- Baori Location in Rajasthan, India Baori Baori (India)
- Coordinates: 26°37′09″N 73°10′53″E﻿ / ﻿26.61917°N 73.18139°E
- Country: India
- State: Rajasthan
- District: Jodhpur
- Tehsil: Bawadi
- Elevation: 260 m (850 ft)

Population (2001)
- • Total: 10,212

Languages
- Time zone: UTC+5:30 (IST)
- PIN: 342037
- ISO 3166 code: RJ-IN
- Vehicle registration: RJ 19

= Baori, Rajasthan =

 Baori is a panchayat village in the state of Rajasthan, India, Baori is the headquarters town for Bawadi tehsil of Jodhpur District in Rajasthan.
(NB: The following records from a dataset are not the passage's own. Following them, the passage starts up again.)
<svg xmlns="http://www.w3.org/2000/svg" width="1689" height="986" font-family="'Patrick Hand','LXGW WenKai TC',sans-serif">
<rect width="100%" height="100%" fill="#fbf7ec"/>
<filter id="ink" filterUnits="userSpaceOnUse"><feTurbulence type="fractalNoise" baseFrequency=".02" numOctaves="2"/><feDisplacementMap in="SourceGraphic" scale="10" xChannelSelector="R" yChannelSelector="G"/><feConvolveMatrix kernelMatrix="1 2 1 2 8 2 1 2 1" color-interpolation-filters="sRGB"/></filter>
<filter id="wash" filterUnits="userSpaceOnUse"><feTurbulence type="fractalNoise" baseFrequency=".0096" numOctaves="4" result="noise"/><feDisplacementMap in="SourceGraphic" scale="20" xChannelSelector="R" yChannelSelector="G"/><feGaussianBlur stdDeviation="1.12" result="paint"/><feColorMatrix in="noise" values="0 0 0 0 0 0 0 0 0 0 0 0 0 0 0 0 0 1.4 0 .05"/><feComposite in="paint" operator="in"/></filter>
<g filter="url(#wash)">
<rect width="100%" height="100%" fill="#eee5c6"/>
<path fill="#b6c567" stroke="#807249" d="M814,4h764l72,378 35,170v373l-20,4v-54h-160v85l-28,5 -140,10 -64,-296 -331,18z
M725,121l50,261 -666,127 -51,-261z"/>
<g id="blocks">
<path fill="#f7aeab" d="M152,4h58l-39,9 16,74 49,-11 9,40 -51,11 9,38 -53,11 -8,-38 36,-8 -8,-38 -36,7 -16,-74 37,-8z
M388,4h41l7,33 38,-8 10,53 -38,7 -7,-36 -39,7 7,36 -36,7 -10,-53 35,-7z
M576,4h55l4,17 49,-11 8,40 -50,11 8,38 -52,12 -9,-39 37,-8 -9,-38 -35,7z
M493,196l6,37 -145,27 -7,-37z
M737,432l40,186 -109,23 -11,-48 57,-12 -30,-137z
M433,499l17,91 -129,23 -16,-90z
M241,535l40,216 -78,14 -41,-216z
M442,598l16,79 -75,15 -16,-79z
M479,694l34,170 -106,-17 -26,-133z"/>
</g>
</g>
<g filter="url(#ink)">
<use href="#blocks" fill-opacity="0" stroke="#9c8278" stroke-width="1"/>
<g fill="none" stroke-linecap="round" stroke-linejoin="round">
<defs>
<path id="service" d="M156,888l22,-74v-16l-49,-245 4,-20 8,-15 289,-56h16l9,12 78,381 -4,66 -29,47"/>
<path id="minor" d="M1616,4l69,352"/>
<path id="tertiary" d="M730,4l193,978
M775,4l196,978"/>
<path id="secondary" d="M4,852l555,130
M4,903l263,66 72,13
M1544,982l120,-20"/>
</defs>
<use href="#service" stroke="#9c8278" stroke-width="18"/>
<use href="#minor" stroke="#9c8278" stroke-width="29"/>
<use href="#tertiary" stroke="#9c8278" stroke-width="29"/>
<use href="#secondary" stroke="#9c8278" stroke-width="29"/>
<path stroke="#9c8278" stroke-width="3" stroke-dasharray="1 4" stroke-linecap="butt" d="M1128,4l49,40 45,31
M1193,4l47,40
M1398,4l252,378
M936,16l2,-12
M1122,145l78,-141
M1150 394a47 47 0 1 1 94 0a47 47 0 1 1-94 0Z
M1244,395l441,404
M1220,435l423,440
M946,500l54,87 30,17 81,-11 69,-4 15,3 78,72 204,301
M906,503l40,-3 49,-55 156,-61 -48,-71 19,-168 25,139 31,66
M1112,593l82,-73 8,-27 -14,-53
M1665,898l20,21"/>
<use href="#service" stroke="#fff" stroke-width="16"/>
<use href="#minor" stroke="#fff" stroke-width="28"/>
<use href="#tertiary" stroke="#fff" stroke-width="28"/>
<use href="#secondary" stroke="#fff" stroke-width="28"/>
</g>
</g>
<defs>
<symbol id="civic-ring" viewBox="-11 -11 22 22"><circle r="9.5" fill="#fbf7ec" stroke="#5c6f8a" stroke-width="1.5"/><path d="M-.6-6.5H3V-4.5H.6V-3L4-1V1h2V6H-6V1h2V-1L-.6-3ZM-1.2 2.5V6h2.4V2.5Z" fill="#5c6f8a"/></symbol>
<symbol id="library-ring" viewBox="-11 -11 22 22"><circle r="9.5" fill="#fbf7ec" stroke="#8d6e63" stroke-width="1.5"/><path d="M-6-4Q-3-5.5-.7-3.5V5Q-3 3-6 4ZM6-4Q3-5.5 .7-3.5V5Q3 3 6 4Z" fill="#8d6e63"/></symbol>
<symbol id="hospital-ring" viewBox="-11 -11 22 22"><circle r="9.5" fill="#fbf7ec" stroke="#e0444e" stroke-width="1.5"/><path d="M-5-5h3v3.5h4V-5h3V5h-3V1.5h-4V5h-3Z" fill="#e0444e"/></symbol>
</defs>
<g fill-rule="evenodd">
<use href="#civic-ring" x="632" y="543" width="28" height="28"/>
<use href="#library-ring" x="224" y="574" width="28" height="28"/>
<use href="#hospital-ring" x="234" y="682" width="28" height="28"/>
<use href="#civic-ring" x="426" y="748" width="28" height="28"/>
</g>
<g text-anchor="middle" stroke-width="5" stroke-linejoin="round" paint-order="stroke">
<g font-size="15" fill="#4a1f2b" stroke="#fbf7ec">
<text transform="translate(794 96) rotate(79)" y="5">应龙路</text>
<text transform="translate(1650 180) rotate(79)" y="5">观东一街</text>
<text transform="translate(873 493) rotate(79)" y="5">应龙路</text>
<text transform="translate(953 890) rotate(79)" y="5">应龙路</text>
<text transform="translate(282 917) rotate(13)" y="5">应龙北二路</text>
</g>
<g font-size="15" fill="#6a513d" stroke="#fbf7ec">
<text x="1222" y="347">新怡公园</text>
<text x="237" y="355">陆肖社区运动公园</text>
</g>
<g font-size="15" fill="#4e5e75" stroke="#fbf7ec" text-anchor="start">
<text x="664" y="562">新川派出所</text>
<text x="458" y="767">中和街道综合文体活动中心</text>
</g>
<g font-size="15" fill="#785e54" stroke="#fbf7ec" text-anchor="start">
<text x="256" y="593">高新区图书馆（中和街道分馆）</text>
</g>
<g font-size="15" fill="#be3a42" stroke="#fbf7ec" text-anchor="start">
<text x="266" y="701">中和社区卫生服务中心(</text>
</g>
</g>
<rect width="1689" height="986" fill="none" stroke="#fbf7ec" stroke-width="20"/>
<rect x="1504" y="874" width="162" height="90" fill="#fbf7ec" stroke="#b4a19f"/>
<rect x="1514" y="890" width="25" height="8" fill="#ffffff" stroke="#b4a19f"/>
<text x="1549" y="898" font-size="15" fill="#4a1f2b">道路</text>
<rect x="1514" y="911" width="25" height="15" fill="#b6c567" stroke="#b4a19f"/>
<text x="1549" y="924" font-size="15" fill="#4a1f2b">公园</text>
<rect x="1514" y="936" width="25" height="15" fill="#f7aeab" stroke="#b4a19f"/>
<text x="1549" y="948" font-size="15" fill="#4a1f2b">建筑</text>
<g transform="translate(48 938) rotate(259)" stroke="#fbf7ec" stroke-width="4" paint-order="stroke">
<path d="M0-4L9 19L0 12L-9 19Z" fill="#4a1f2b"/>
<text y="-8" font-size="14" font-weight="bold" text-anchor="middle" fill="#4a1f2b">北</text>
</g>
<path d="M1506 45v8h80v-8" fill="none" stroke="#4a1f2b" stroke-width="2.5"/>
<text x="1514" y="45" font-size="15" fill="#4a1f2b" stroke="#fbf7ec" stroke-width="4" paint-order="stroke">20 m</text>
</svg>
Baori is the only village in the gram panchayat.

==Etymology==
The town is named after the step-well there, known as a bawari or baori.

==Geography==
Baori is located in the Thar Desert at an elevation of 260 m above mean sea level. The town lies alongside National Highway 62, and is 40 km by road north of the city of Jodhpur

== Demographics ==
In the 2001 census, the town of Baori had 10,212 inhabitants, with 5,419 males (53.1%) and 4,793 females (46.9%), for a gender ratio of 884 females per thousand males.